Over the years, working at Yahoo, Apple, and now Splunk (Cisco), I’ve learned that building scalable and resilient AI and cloud infrastructure is as much an art as it is a science. At Yahoo, where I first started working on cloud services and CI/CD automation, I quickly realized that scalability isn’t just about throwing more servers at a problem—trust me, that just leads to a bigger, more expensive problem. Instead, I learned the importance of automation and standardization, which not only make systems more efficient but also keep engineers from spending their weekends firefighting.

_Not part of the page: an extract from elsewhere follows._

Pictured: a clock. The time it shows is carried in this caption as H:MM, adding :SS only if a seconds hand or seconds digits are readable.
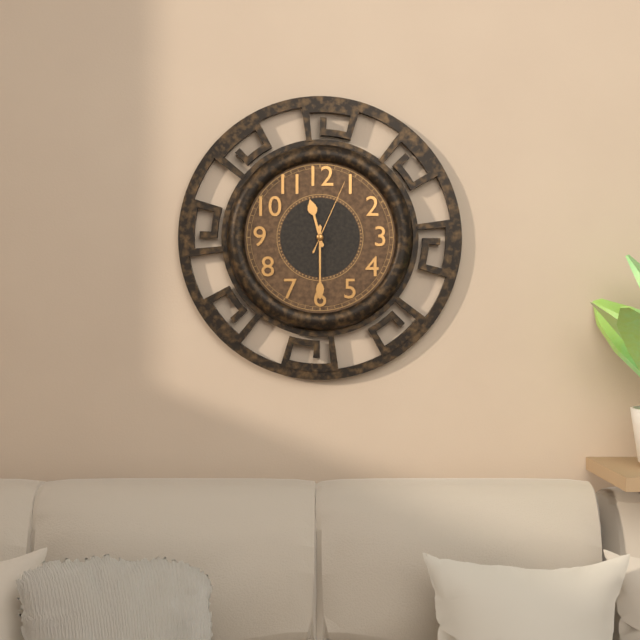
11:30:04
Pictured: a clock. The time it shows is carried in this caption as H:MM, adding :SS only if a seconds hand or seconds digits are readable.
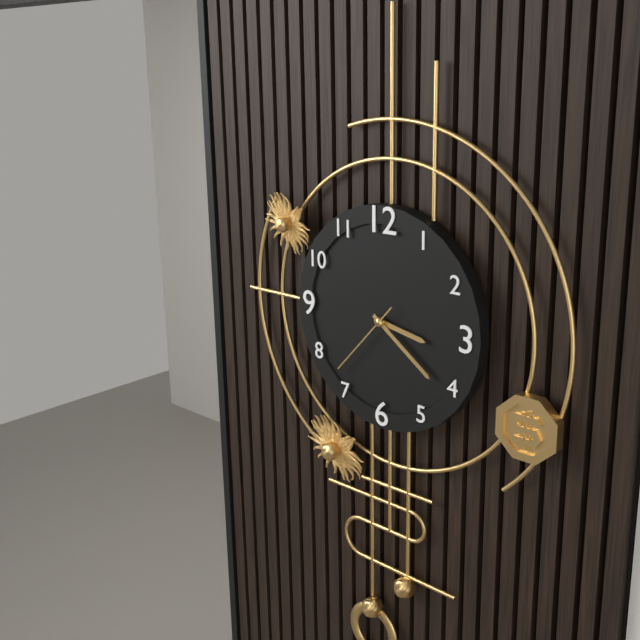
3:21:37
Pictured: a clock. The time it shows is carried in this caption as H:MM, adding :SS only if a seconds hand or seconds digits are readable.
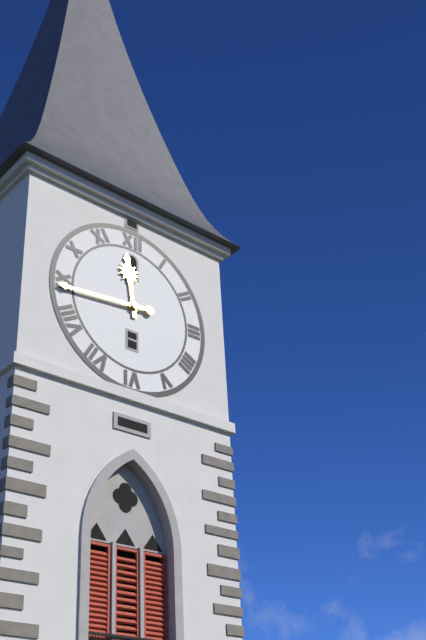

At Apple, working on distributed ML frameworks for Siri TTS, I got my first real taste of how unpredictable AI workloads can be. One moment, everything is running smoothly; the next, a job crashes, and you’re suddenly debugging logs at 2 AM. That experience taught me the value of fault-tolerant design and proactive failure handling—things like checkpointing, speculative execution, and autoscaling aren’t just nice-to-haves; they’re what keep large-scale AI systems from becoming expensive science experiments.
Now at Splunk, we turn data into doing, where observability is a core part of the DNA. I've come to appreciate that you can’t fix what you can’t measure. It doesn’t matter how well you design an AI or cloud system—if you don’t have real-time monitoring, logs, and metrics, you’re flying blind. I’ve also had to embrace the fact that security isn’t just for security teams, especially as I worked on automating FedRAMP IL2 compliance (because nothing says fun like an already built product, compliance automation, right?). The biggest lesson here? Security and scalability should be baked into the architecture from the start, not duct-taped on later.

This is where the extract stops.